Investing.com — The Fed’s decision to start its rate-cutting cycle with a massive cut in September, despite its view that the economy is healthy, looks like another policy mistake as current strong demand could rekindle inflationary pressures.
“The risk is that the Fed will have to reverse its rate cuts later this year or in 2025, as it did in 2021,” MRB Partners said in a note published Thursday, amid concerns the Fed may be underestimating the strength of the economy and inflation.
The Fed cut rates by 50 basis points on September 18, marking the start of its easing cycle and the first reduction since March 2020. It also indicated it could make two more 25-basis-point cuts this year and a 1-percentage-point cut next year.

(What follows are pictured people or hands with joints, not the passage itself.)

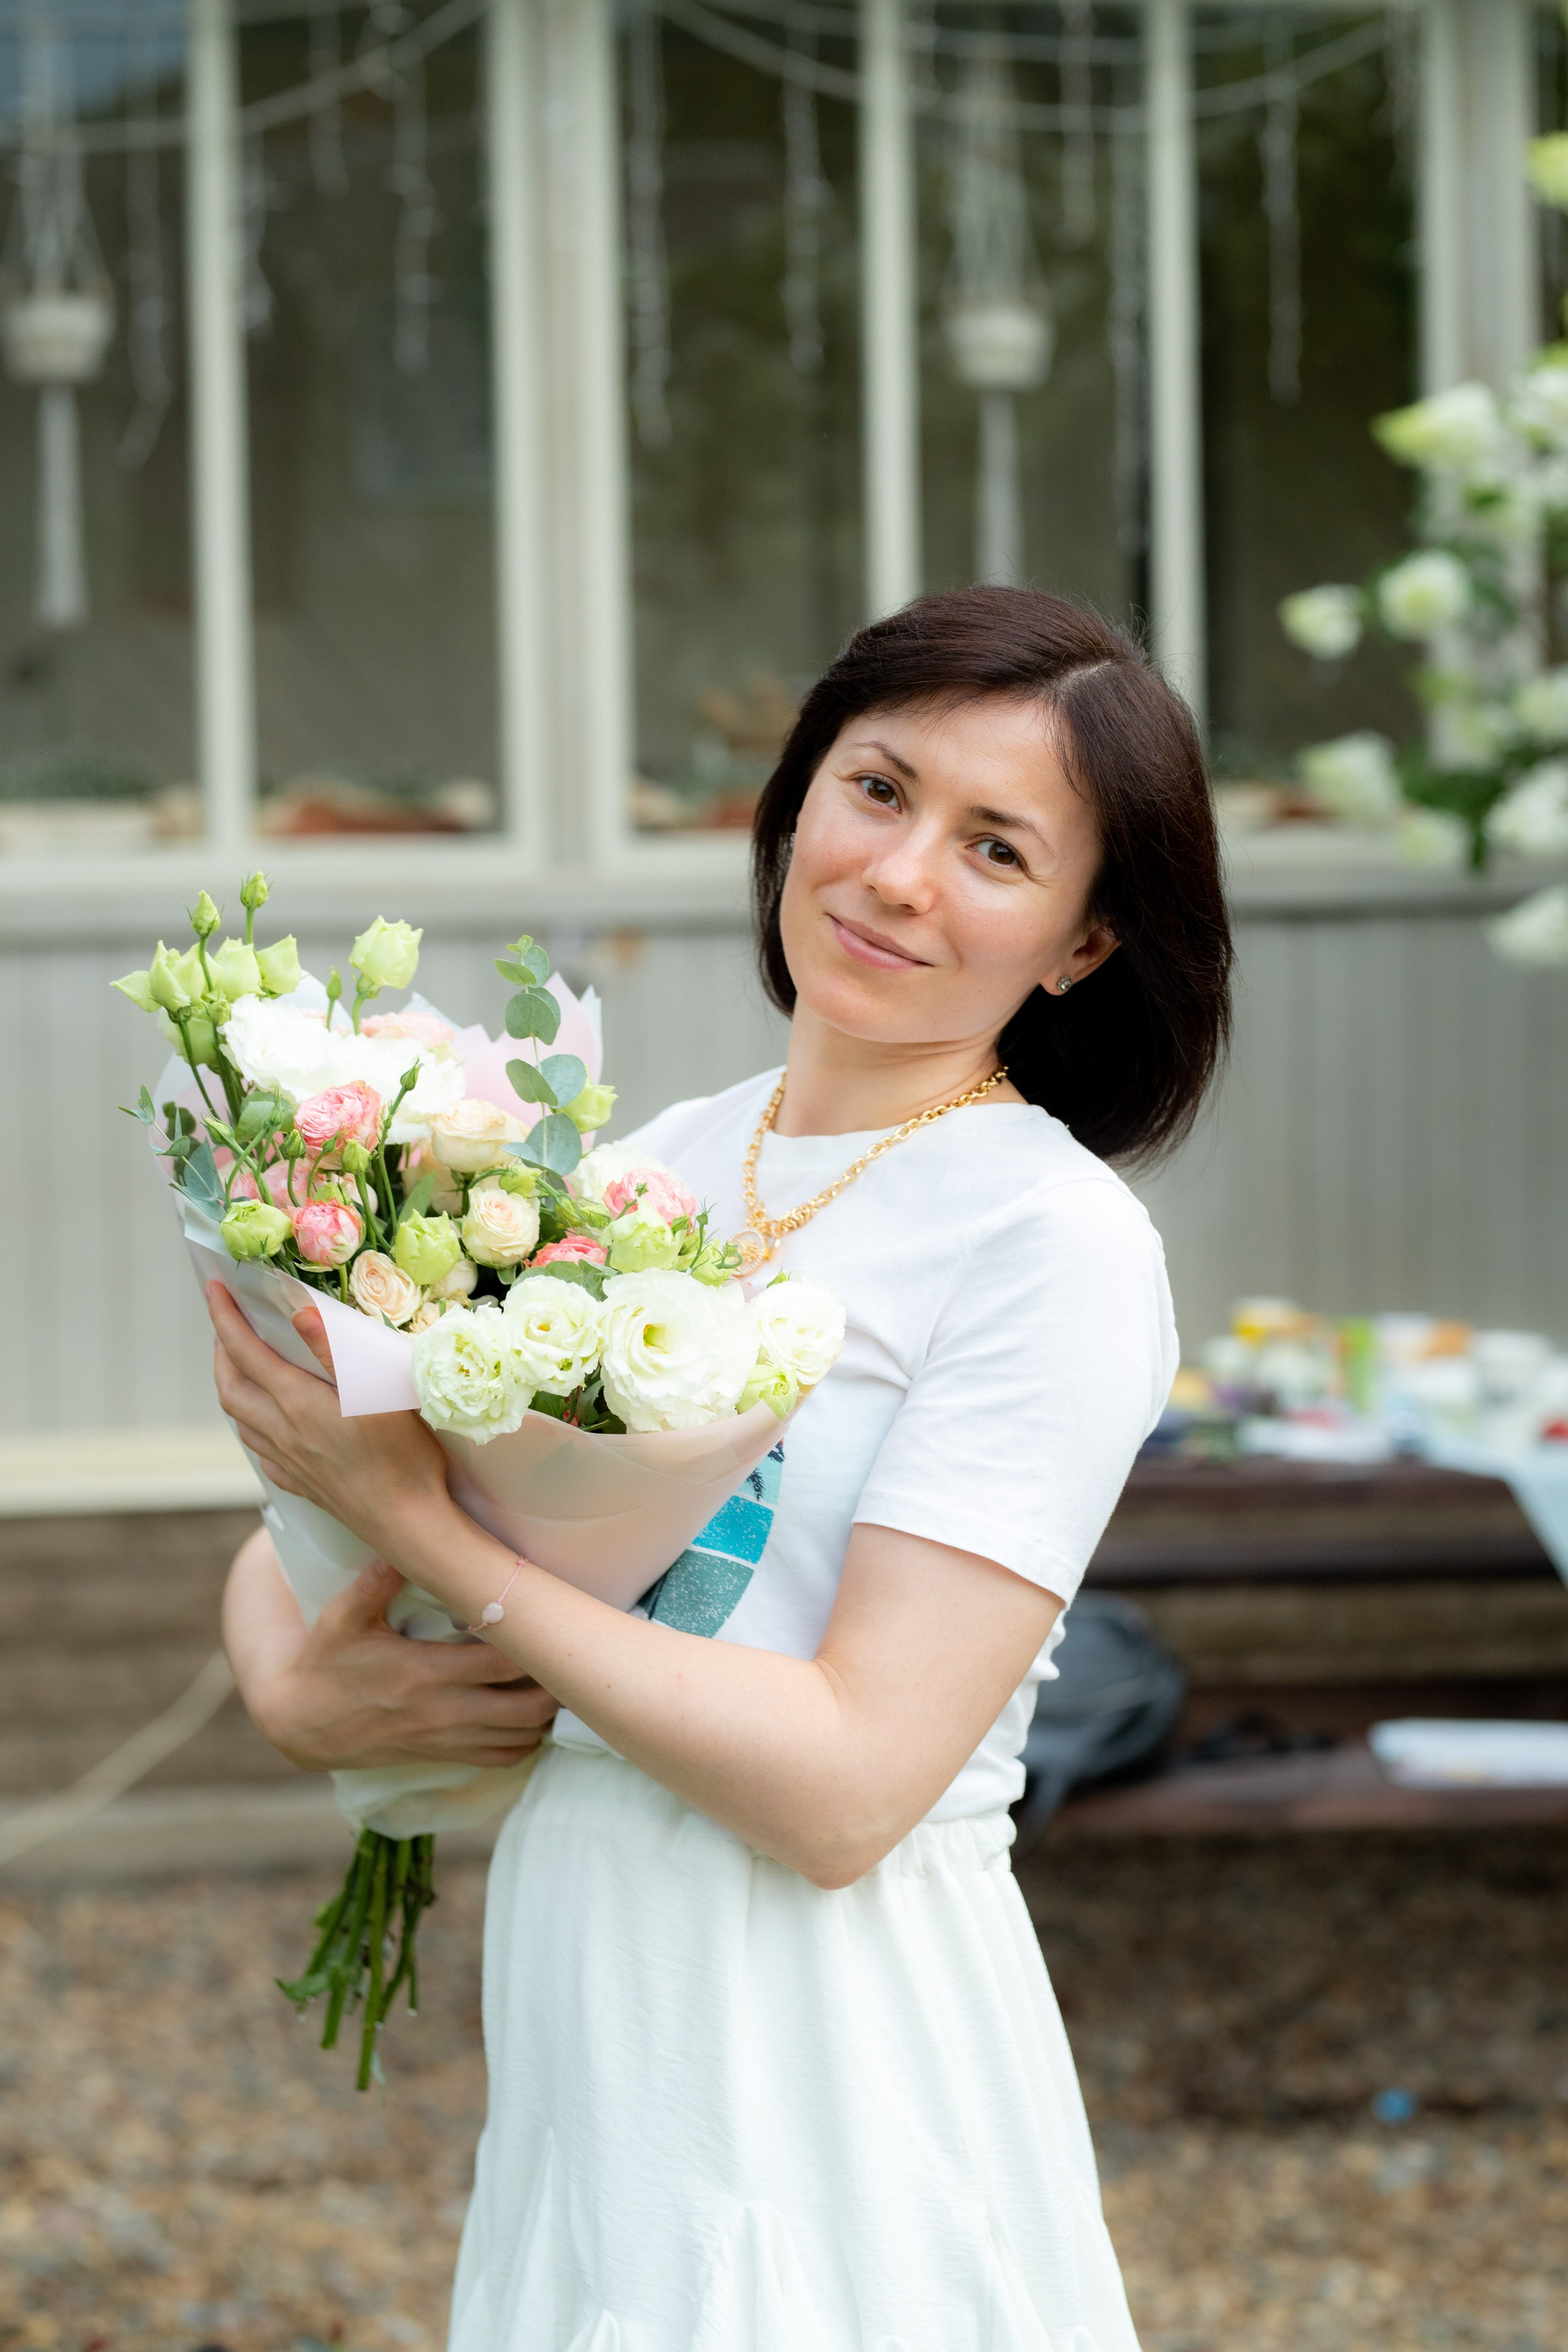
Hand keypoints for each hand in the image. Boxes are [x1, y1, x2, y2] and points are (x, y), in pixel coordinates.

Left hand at [206, 1281, 451, 1560]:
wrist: (408, 1525)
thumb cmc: (403, 1457)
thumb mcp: (376, 1393)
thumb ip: (335, 1352)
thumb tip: (298, 1313)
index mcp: (297, 1404)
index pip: (245, 1352)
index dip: (224, 1318)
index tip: (212, 1287)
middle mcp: (283, 1433)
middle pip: (230, 1389)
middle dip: (220, 1352)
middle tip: (225, 1325)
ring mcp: (291, 1463)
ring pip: (242, 1422)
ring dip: (232, 1388)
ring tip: (240, 1369)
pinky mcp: (305, 1485)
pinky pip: (264, 1453)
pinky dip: (254, 1429)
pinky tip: (269, 1428)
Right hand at [225, 1530, 558, 1771]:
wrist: (302, 1725)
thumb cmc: (326, 1663)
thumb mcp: (341, 1618)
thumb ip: (374, 1583)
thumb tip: (403, 1542)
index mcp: (423, 1672)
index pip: (500, 1661)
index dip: (533, 1643)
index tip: (550, 1617)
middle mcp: (442, 1711)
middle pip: (525, 1707)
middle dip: (556, 1684)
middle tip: (569, 1651)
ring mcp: (446, 1739)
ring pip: (520, 1737)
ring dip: (546, 1714)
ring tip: (560, 1679)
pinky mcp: (443, 1755)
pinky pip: (501, 1759)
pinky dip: (526, 1741)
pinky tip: (532, 1715)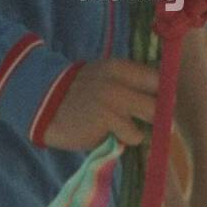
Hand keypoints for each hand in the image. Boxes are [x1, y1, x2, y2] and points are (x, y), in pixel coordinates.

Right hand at [40, 59, 158, 150]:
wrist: (44, 104)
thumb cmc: (76, 95)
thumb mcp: (101, 78)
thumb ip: (126, 84)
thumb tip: (158, 100)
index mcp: (118, 67)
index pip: (157, 77)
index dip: (162, 93)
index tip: (159, 104)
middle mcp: (120, 80)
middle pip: (160, 98)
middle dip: (159, 113)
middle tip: (148, 122)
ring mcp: (115, 99)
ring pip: (152, 117)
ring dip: (143, 128)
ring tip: (124, 129)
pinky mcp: (108, 119)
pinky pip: (134, 135)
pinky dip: (126, 139)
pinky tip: (109, 135)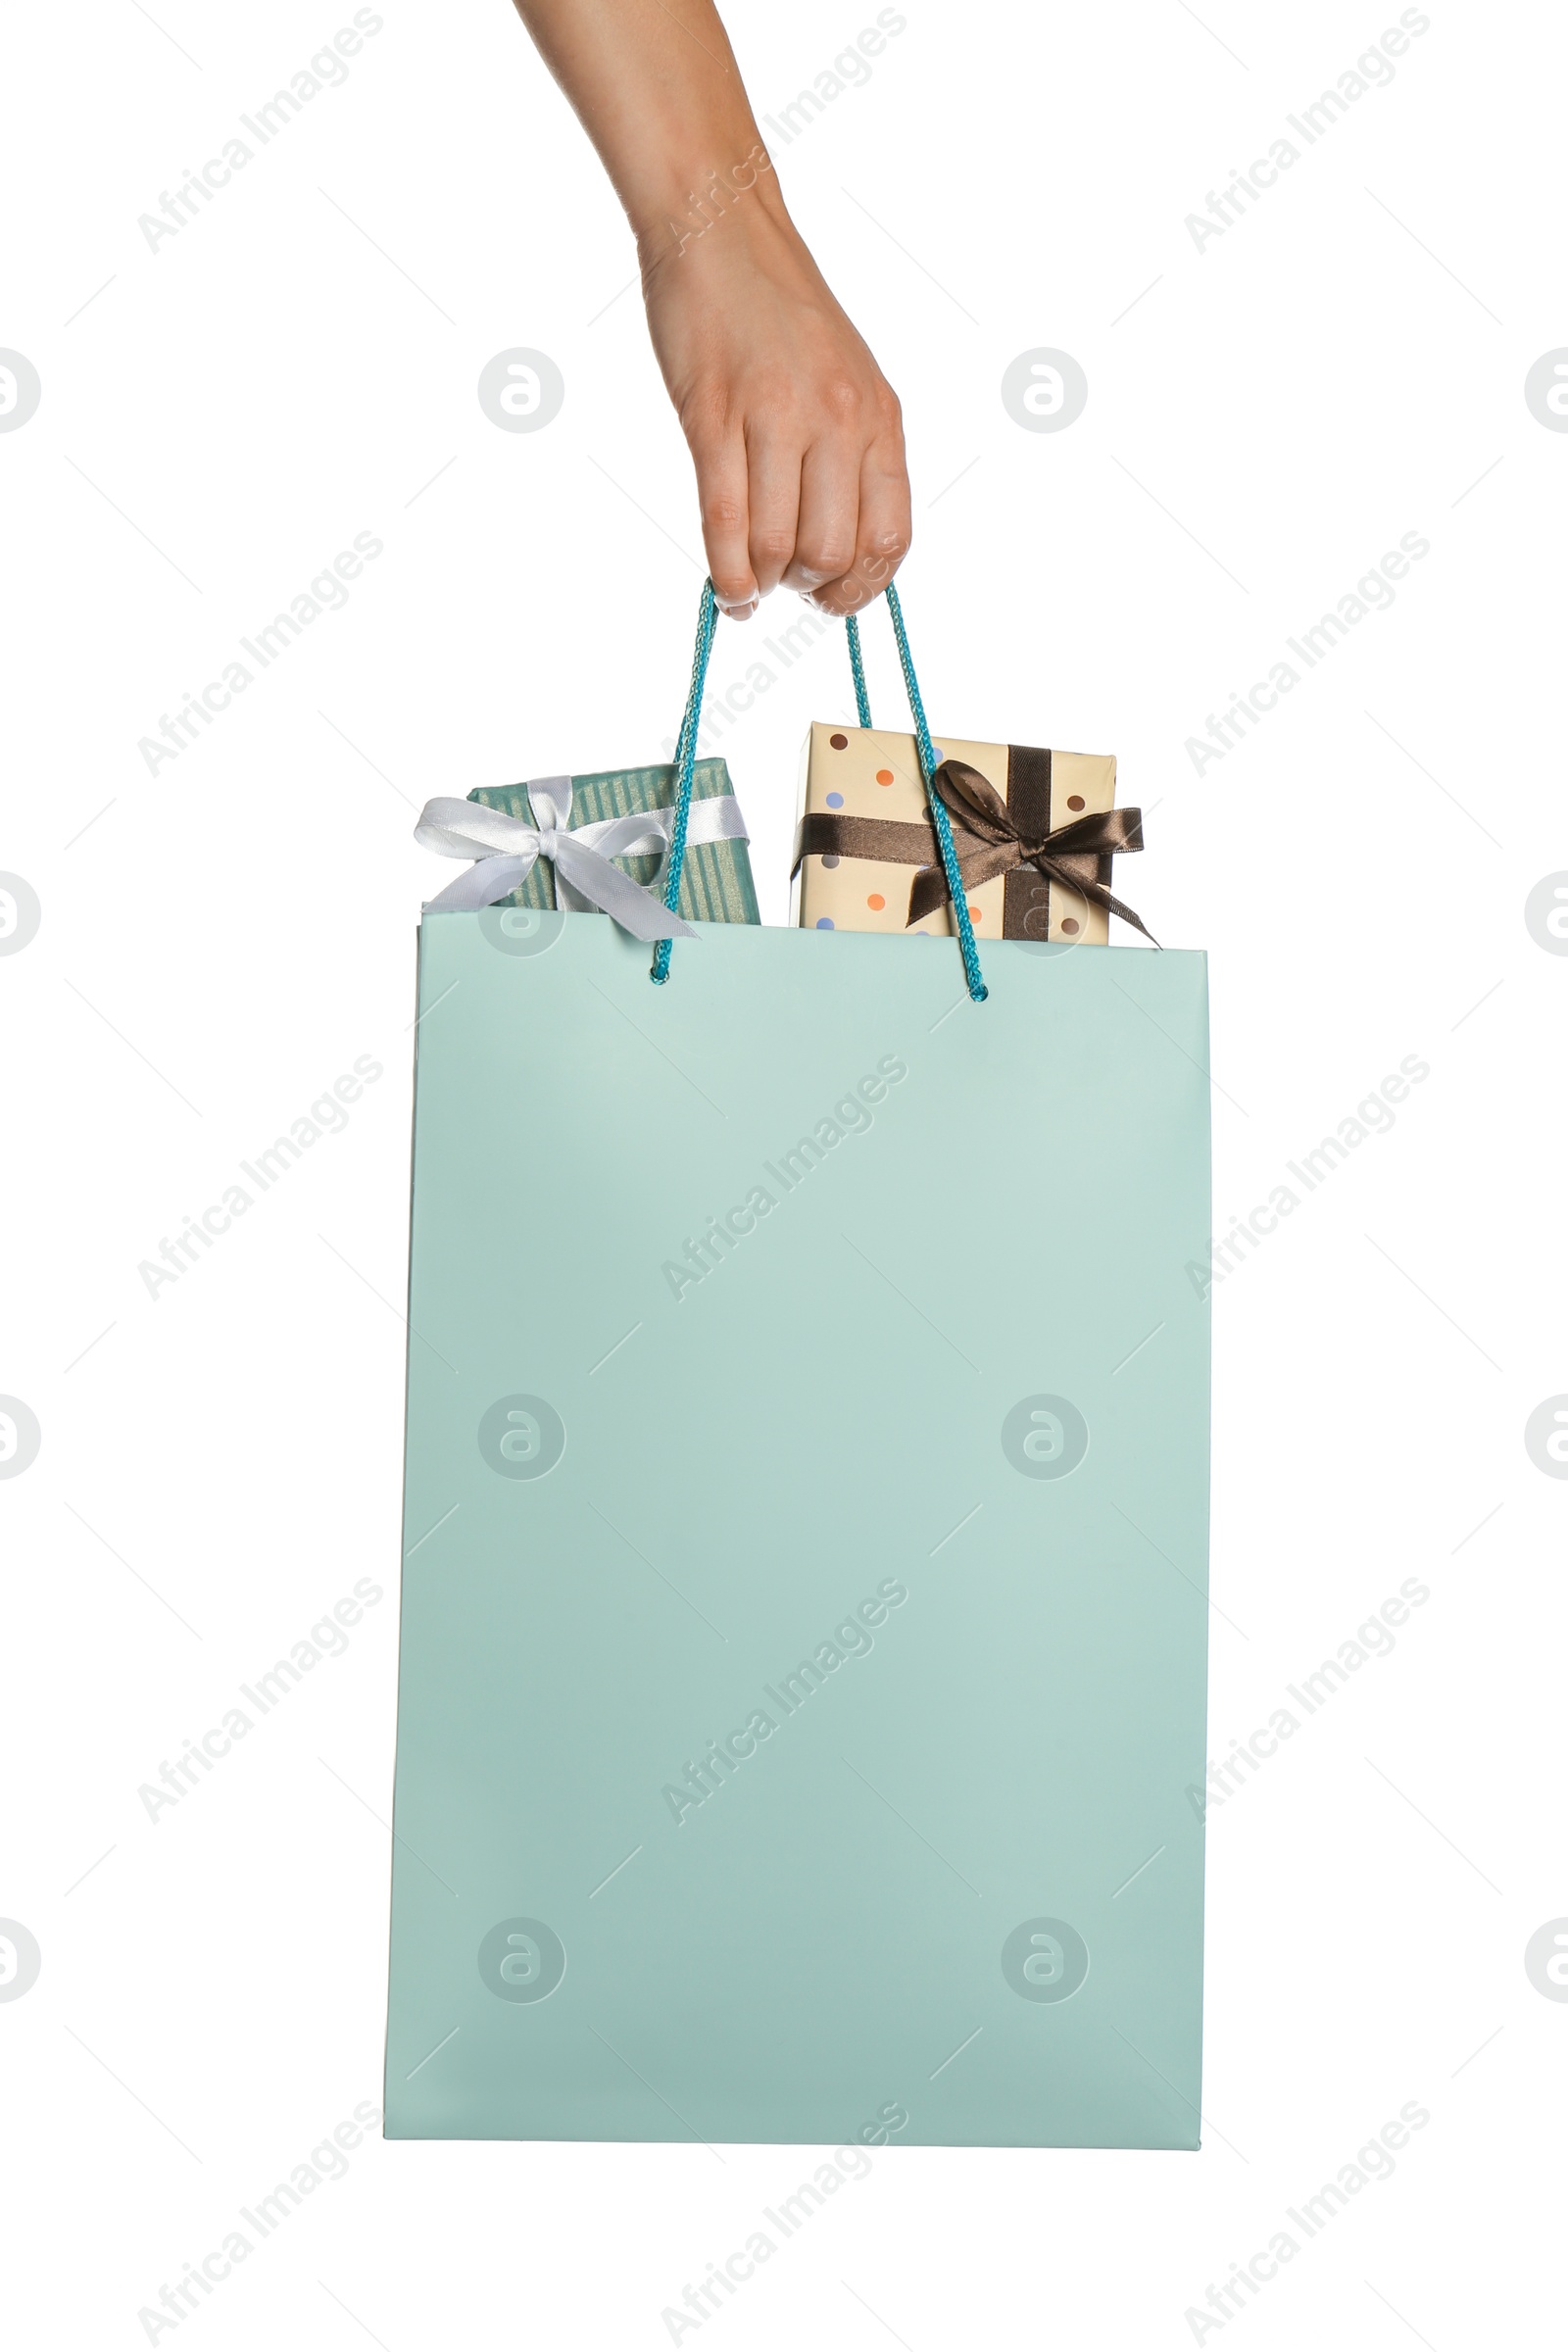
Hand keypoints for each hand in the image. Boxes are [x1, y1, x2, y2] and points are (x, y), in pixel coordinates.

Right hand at [640, 193, 911, 621]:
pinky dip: (725, 573)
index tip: (831, 595)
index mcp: (879, 417)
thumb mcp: (846, 381)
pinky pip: (724, 521)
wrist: (721, 232)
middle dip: (806, 586)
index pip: (890, 537)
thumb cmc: (779, 314)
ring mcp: (776, 417)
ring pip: (777, 546)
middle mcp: (838, 420)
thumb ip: (851, 456)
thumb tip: (836, 549)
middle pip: (831, 553)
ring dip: (762, 581)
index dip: (861, 586)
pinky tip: (725, 590)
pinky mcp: (715, 417)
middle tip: (783, 577)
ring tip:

According to MRB Partners, This massive reduction is “very unusual” compared to cycles previous of rate reduction , when the NBER’s business cycle indicators showed much weaker trends.
There recognition by the president of the FedJerome Powell, that “the American economy is in good shape… and that the labour market is “solid”, was also at odds with the decision to carry out a larger reduction, the research firm added.
The Fed’s aggressive decision is premature, given the resilience of the US economy.
Consumer spending remains robust, supported by a strong jobs market and rising real incomes, the research firm said.
Several factors could fuel persistent inflation, including tight labor markets that are driving wage growth, ongoing supply chain challenges, geopolitical tensions that are affecting commodity prices and the lingering effects of fiscal stimulus, the firm added.
The backdrop of persistent inflation, driven by strong demand, could potentially complicate the Fed’s efforts to manage price stability while supporting economic growth.